EXERCISE: Return an exact copy of the entries, skipping any picture you find.

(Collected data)
• • • •

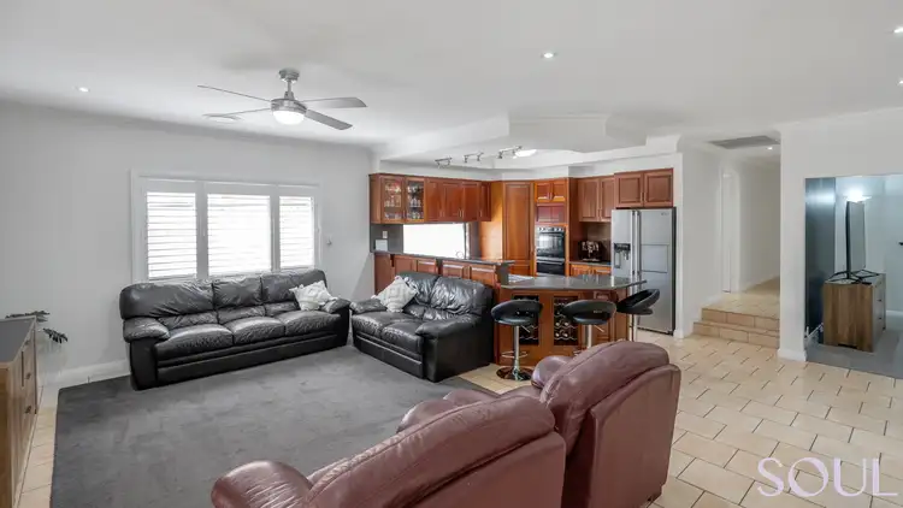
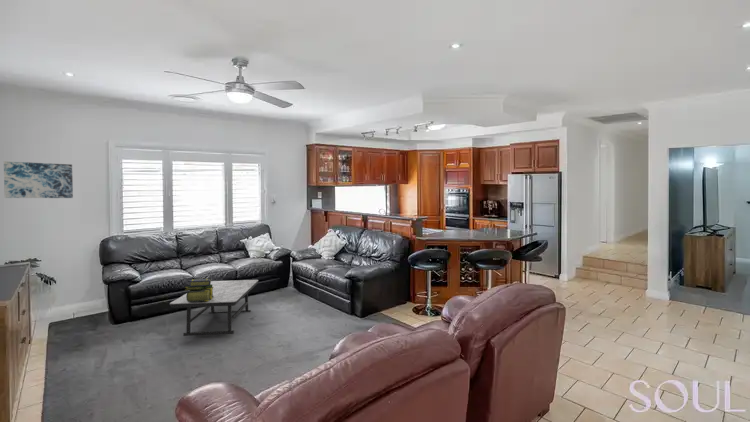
+ coffee table [168,279,259,337]
+ stack of books [184,278,214,302]
+ wall art [3,160,74,199]
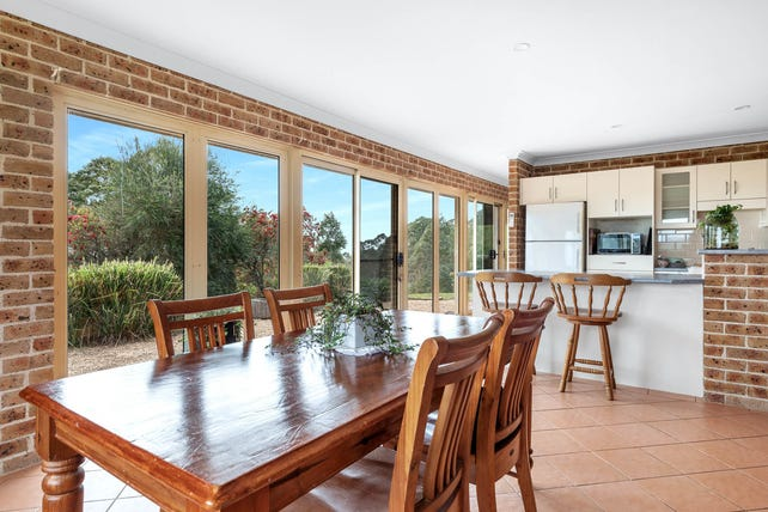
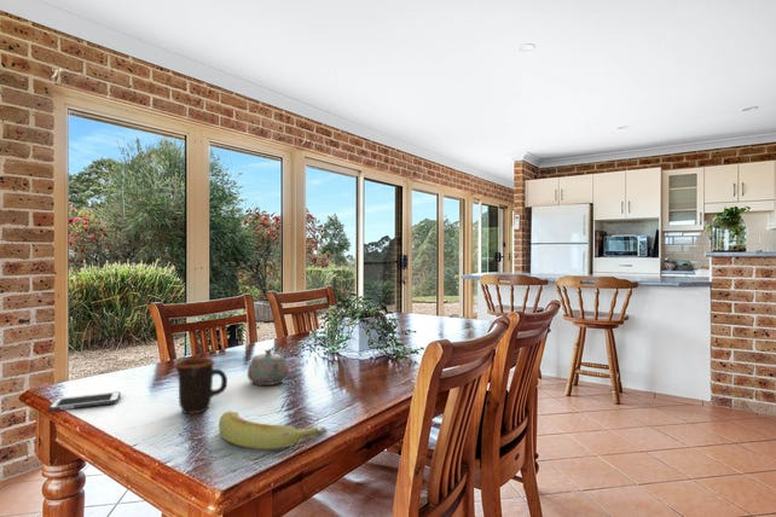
+ cell phone [47,390,122,412]
+ teapot [247,348,290,387]
+ mug [174,356,228,414]
+ banana [218,411,329,451]
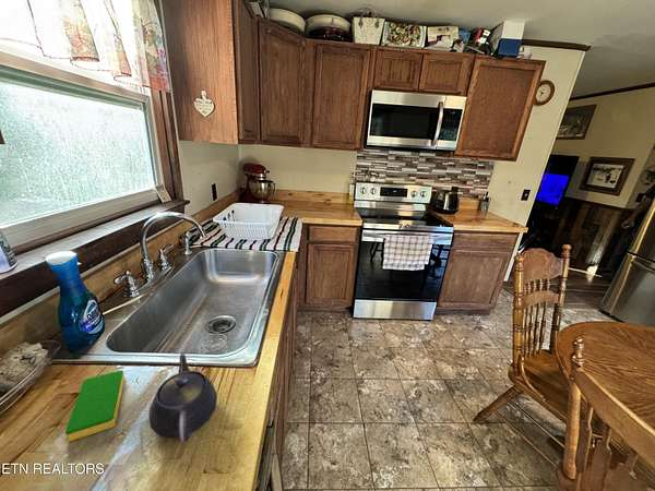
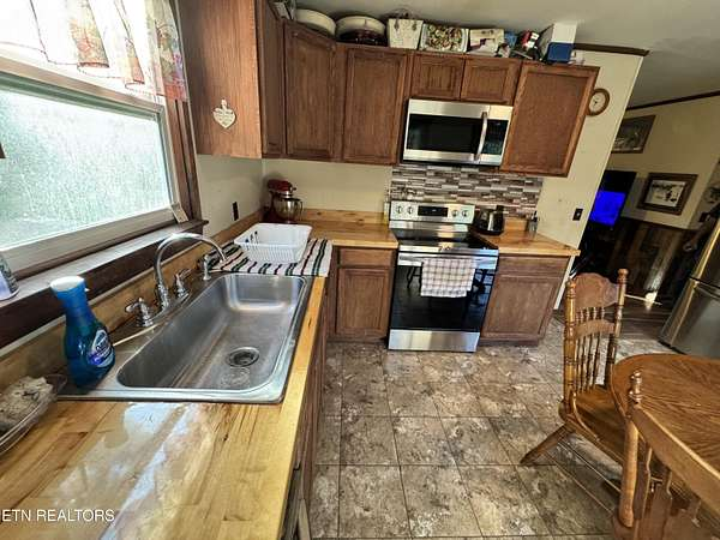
- teapot [147,352,218,443]
- dish sponge [64,369,126,442]
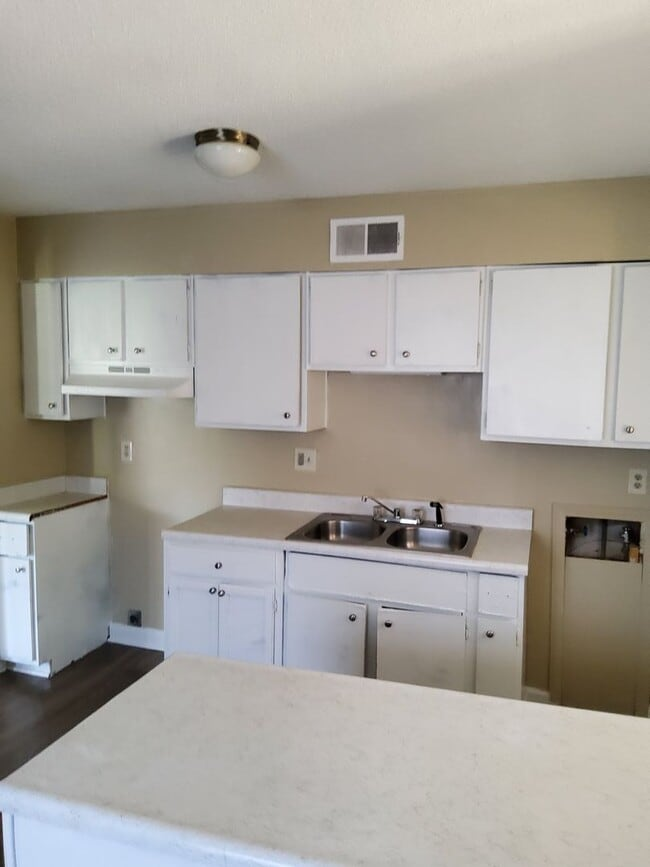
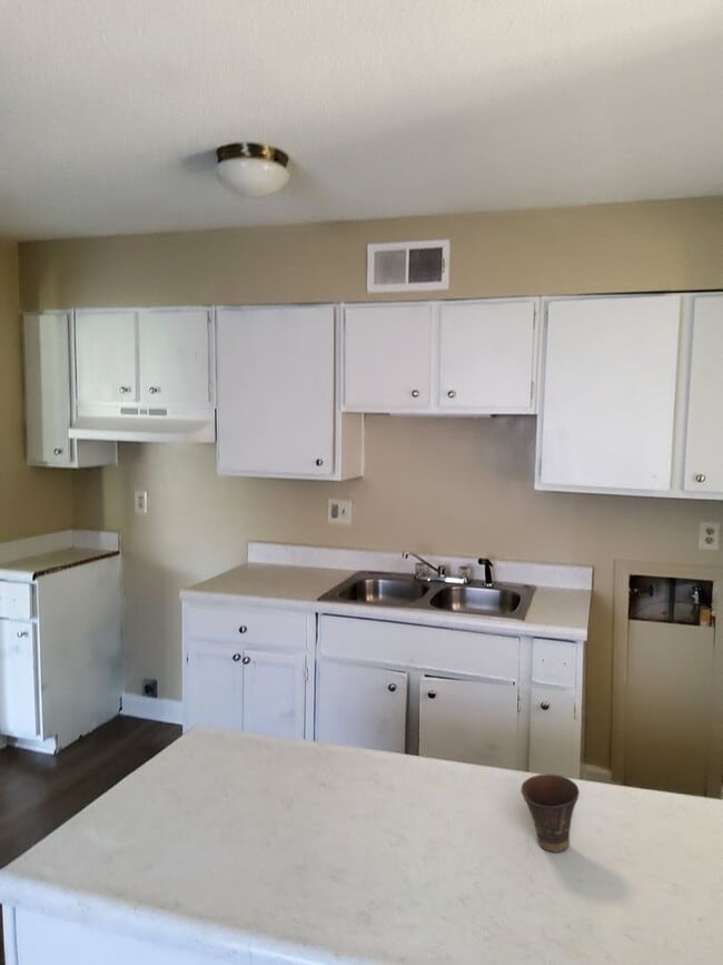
+ cup [519,774,581,854]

• • • •

SOLUTION TO THE PROBLEM:
+ coffee table [168,279,259,337]
+ stack of books [184,278,214,302]
+ wall art [3,160,74,199]
+ cell phone [47,390,122,412]
+ teapot [247,348,290,387]
+ mug [174,356,228,414]
+ banana [218,411,329,451]
- teapot [147,352,218,443]
- dish sponge [64,369,126,442]
+ cup [519,774,581,854]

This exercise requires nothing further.